[tesseract-ocr] Re: Tesseract performance On ID cards and passports

Alexey Pismenskiy Fri, 08 Sep 2023 08:28:00 -0700

Hai, sorry I have missed a lot of details in my last message, so I will try
to clarify.
Disclaimer: I'm not a computer vision guru, nor a ML or data science guy -
just regular software development background.
- API to extract efficiently all the text regions for some multi-background
and text colors samples
I don't think that tesseract out-of-the-box has a decent text region
detection. That is what I'm trying to figure out in my post. Tesseract
folks have not responded to it yet, IDK if anyone of them is here in this
mail group. Looks like there are better options out there (CRAFT is just
one of them https://arxiv.org/abs/1904.01941) IDK why they can not be
integrated into tesseract.
- did you pass them one by one to Tesseract - yes, when CRAFT is executed
in https://github.com/apismensky/ocr_id/blob/main/ocr_id.py#L233 it creates
a bunch of crop files, for your ticket example they are
in
https://github.com/apismensky/ocr_id/tree/main/images/boxes_craft/ticket_crops.
It also creates a text region map
in
https://github.com/apismensky/ocr_id/blob/main/images/boxes_craft/ticket_text_detection.txt.

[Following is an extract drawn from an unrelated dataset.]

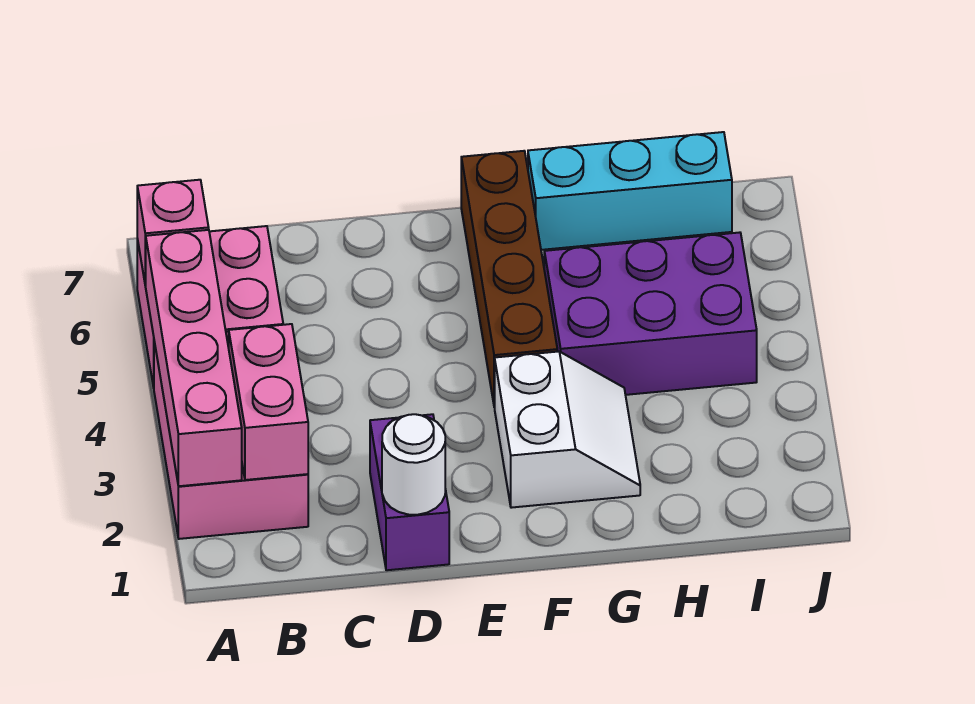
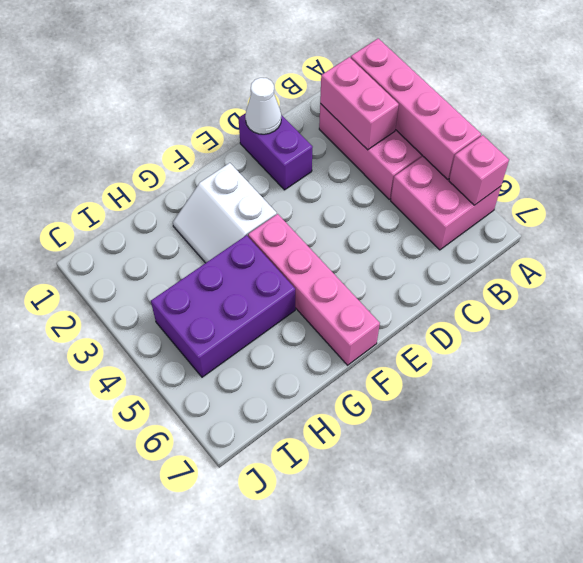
white round brick D1 level 2 -> white cone D1 level 2
brown brick F4:F7 level 1 -> pink brick F4:F7 level 1
cyan brick G7:I7 level 1 -> none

Most of them are rectangles (8 numbers in one row x1,y1,....x4,y4) but some
maybe polygones (as you can see in the other files).
Then I sort all the files by crop_NUMBER in
https://github.com/apismensky/ocr_id/blob/main/ocr_id.py#L265C6-L265C6 so
that they are ordered by their appearance in the original image.
Then I loop through all of them
in https://github.com/apismensky/ocr_id/blob/main/ocr_id.py#L267 and feed
each image to tesseract
in https://github.com/apismensky/ocr_id/blob/main/ocr_id.py#L270. Notice
that I'm using psm=7 there, cause we already know that each image is a box
with a single text line, and the join them together in crop_result = '
'.join(res).
Also notice that I'm not doing any pre-processing, I wonder what the result
will be with some preprocessing for each image - hopefully better?
I have tried another approach - passing a map of text regions, detected by
CRAFT to tesseract, so it will not try to do its own text detection.
The motivation was to reduce the number of calls to tesseract for each crop
(reduce the time)
That's what .uzn files are for.
So for you example it will be something like:
tesseract ticket.png - --psm 4 -l script/Japanese
Notice
that https://github.com/apismensky/ocr_id/blob/main/images/sources/ticket.uzn
is in the same folder as an original image, and it has the same name as the
file (minus extension)
There is a little function that convert CRAFT text boxes to tesseract .uzn
files, https://github.com/apismensky/ocr_id/blob/main/ocr_id.py#L175
The problem is that you can not really use pytesseract.image_to_data, I
assume this is because of filename mismatch: image_to_data (most probably)
creates a temp file in the filesystem that does not match to .uzn file
name.
So I did it by calling subprocess.check_output(command, shell=True,
text=True)
in https://github.com/apismensky/ocr_id/blob/main/ocr_id.py#L101C18-L101C73
to kinda manually run tesseract as an external process. As I mentioned in
my las message this approach did not give me the output for the regions
with inverted colors (white letters on black background)
Hopefully that makes sense, LMK of you have further questions.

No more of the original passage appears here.